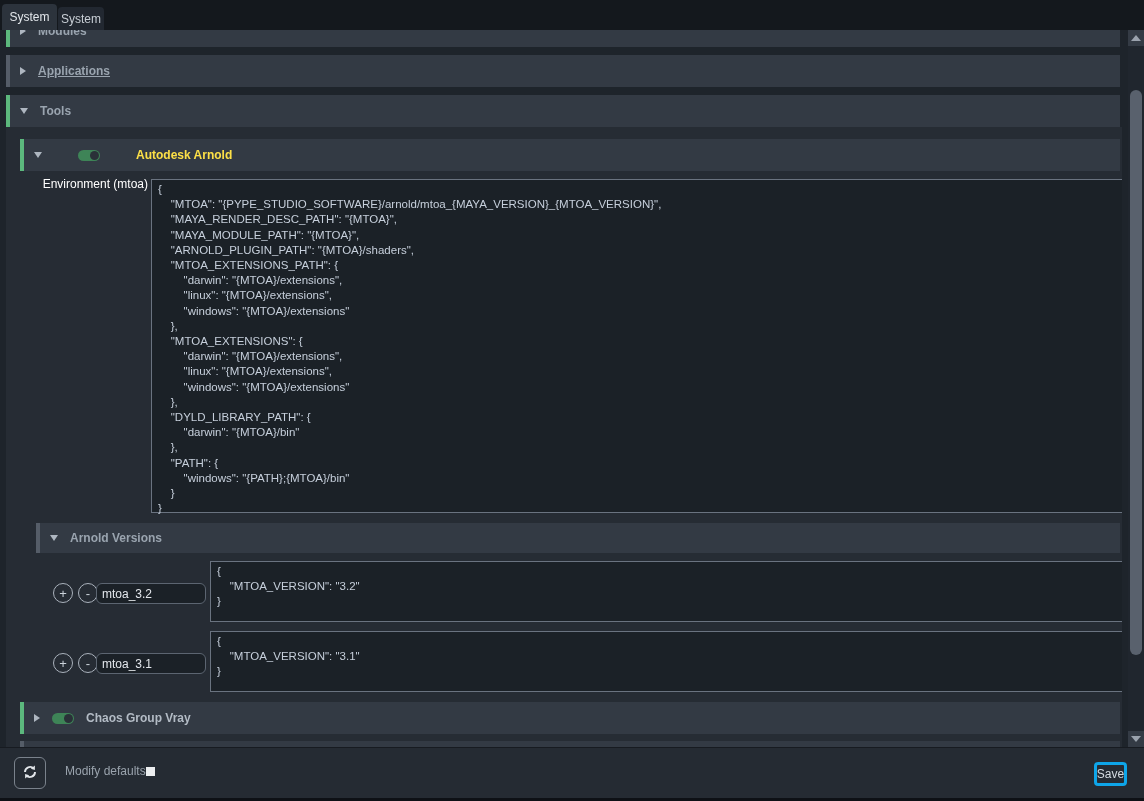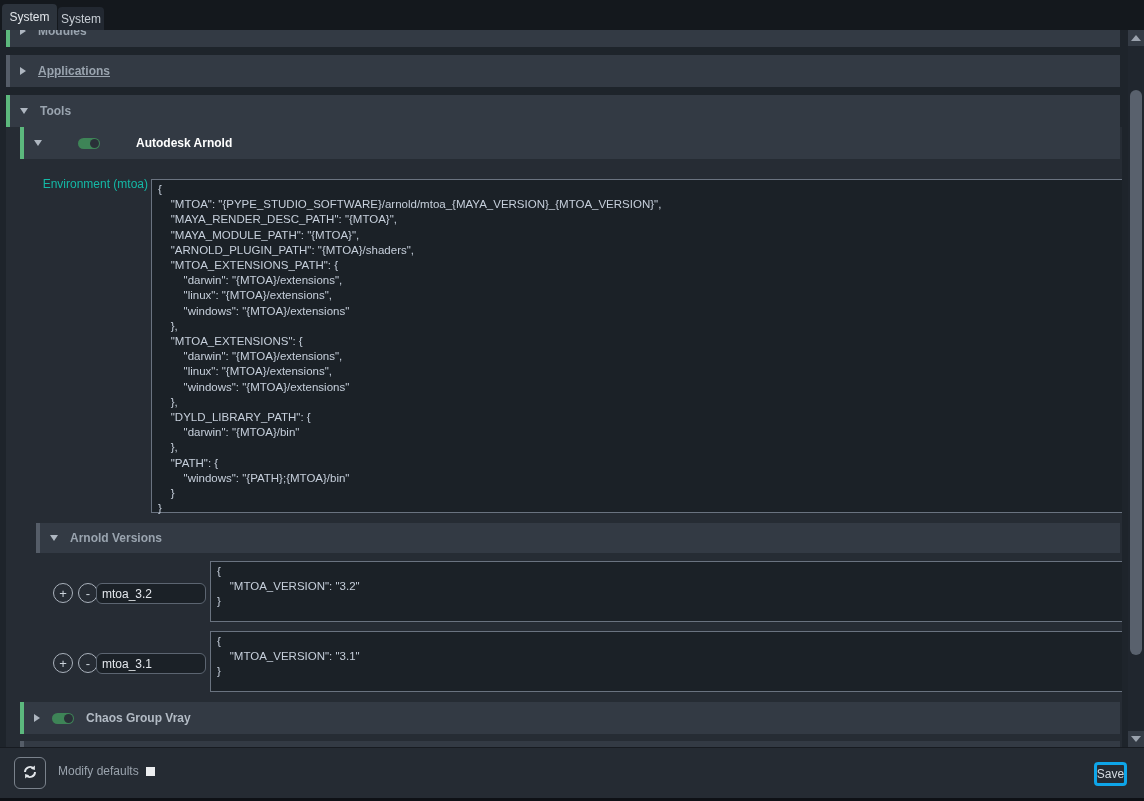--- a/index.html
+++ b/index.html
@@ -45,36 +45,36 @@
   }
 
   .hdr-modules      { left:6px; top:-15px; width:1114px; }
   .hdr-applications { left:6px; top:25px;  width:1114px;text-decoration:underline; }
   .hdr-tools        { left:6px; top:65px;  width:1114px;align-items:center; }
 
   .tools-body {
     position:absolute; left:6px; top:97px; width:1116px; height:620px;
     background:#262c34; overflow:hidden;
   }
-  .hdr-arnold   { left:14px; top:0;   width:1100px; color:#ffffff;gap:36px; }
+  .hdr-arnold   { left:14px; top:12px;   width:1100px; color:#fde047;gap:36px; }
   .hdr-versions { left:30px; top:396px; width:1084px; height:30px; }
   .hdr-chaos    { left:14px; top:575px; width:1100px; color:#b3bbc5; }
   .hdr-partial  { left:14px; top:614px; width:1100px; height:10px; background:#333a44; border-left:4px solid #555d68; position:absolute; }
 
   .toggle {
     width:22px; height:11px; border-radius:6px; background:#3e8457; position:relative; flex:0 0 auto;
   }
   .toggle::after {
     content:''; position:absolute; right:1px; top:1px; width:9px; height:9px;
     border-radius:50%; background:#2a3038;
   }
 
   .env-label {
     position:absolute; left:22px; top:50px; width:120px; text-align:right;
-    font-size:12px; color:#14b8a6;
+    font-size:12px; color:#ffffff;
   }
   .editor {
     position:absolute; background:#1b2127; border:1px solid #6a7380;
   }
   .editor pre {
     font-family:"Liberation Sans", sans-serif; font-size:11.5px; line-height:15.2px;
     color:#c6cfdb; white-space:pre; padding:2px 0 0 6px;
   }
   .env-editor  { left:145px; top:52px;  width:973px; height:334px; }
   .ver-editor1 { left:204px; top:434px; width:914px; height:61px; }
@@ -109,21 +109,21 @@
   
   .footer {
     position:absolute; left:0; top:747px; width:1144px; height:51px;
     background:#252b33; border-top:1px solid #171b21;
   }
   .refresh-btn {
     position:absolute; left:14px; top:9px; width:32px; height:32px;
     border:1px solid #7a828c; border-radius:6px; background:transparent;
     display:flex; align-items:center; justify-content:center;
   }
-  .modify-label { position:absolute; left:58px; top:16px; font-size:12px; color:#9aa3ad; }
+  .modify-label { position:absolute; left:65px; top:16px; font-size:12px; color:#9aa3ad; }
   .modify-check { position:absolute; left:146px; top:19px; width:9px; height:9px; background:#eceef0; }
   .save-btn {
     position:absolute; right:17px; top:14px; width:33px; height:24px;
     border:3px solid #0ea5e9; border-radius:4px; background:transparent;
     color:#d4dae0; font-size:12px; display:flex; align-items:center; justify-content:center;
     font-family:"Liberation Sans", sans-serif;
   }
 </style>
 </head>
 <body>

***

-- Task to carry out --
With the images removed, write out all of the material above exactly.

-- Response to the task --
--- a/index.html
+++ b/index.html
@@ -45,36 +45,36 @@
   }
 
   .hdr-modules      { left:6px; top:-15px; width:1114px; }
   .hdr-applications { left:6px; top:25px;  width:1114px;text-decoration:underline; }
   .hdr-tools        { left:6px; top:65px;  width:1114px;align-items:center; }
 
   .tools-body {
     position:absolute; left:6px; top:97px; width:1116px; height:620px;
     background:#262c34; overflow:hidden;
   }
-  .hdr-arnold   { left:14px; top:0;   width:1100px; color:#ffffff;gap:36px; }
+  .hdr-arnold   { left:14px; top:12px;   width:1100px; color:#fde047;gap:36px; }
   .hdr-versions { left:30px; top:396px; width:1084px; height:30px; }
   .hdr-chaos    { left:14px; top:575px; width:1100px; color:#b3bbc5; }
   .hdr-partial  { left:14px; top:614px; width:1100px; height:10px; background:#333a44; border-left:4px solid #555d68; position:absolute; }
 
   .toggle {
     width:22px; height:11px; border-radius:6px; background:#3e8457; position:relative; flex:0 0 auto;
   }
   .toggle::after {
     content:''; position:absolute; right:1px; top:1px; width:9px; height:9px;
     border-radius:50%; background:#2a3038;
   }
 
   .env-label {
     position:absolute; left:22px; top:50px; width:120px; text-align:right;
-    font-size:12px; color:#14b8a6;
+    font-size:12px; color:#ffffff;
   }
   .editor {
     position:absolute; background:#1b2127; border:1px solid #6a7380;
   }
   .editor pre {
     font-family:"Liberation Sans", sans-serif; font-size:11.5px; line-height:15.2px;
     color:#c6cfdb; white-space:pre; padding:2px 0 0 6px;
   }
   .env-editor  { left:145px; top:52px;  width:973px; height:334px; }
   .ver-editor1 { left:204px; top:434px; width:914px; height:61px; }
@@ -109,21 +109,21 @@
   
   .footer {
     position:absolute; left:0; top:747px; width:1144px; height:51px;
     background:#252b33; border-top:1px solid #171b21;
   }
   .refresh-btn {
     position:absolute; left:14px; top:9px; width:32px; height:32px;
     border:1px solid #7a828c; border-radius:6px; background:transparent;
     display:flex; align-items:center; justify-content:center;
   }
-  .modify-label { position:absolute; left:58px; top:16px; font-size:12px; color:#9aa3ad; }
+  .modify-label { position:absolute; left:65px; top:16px; font-size:12px; color:#9aa3ad; }
   .modify-check { position:absolute; left:146px; top:19px; width:9px; height:9px; background:#eceef0; }
   .save-btn {
     position:absolute; right:17px; top:14px; width:33px; height:24px;
     border:3px solid #0ea5e9; border-radius:4px; background:transparent;
     color:#d4dae0; font-size:12px; display:flex; align-items:center; justify-content:center;
     font-family:"Liberation Sans", sans-serif;
   }
 </style>
 </head>
 <body>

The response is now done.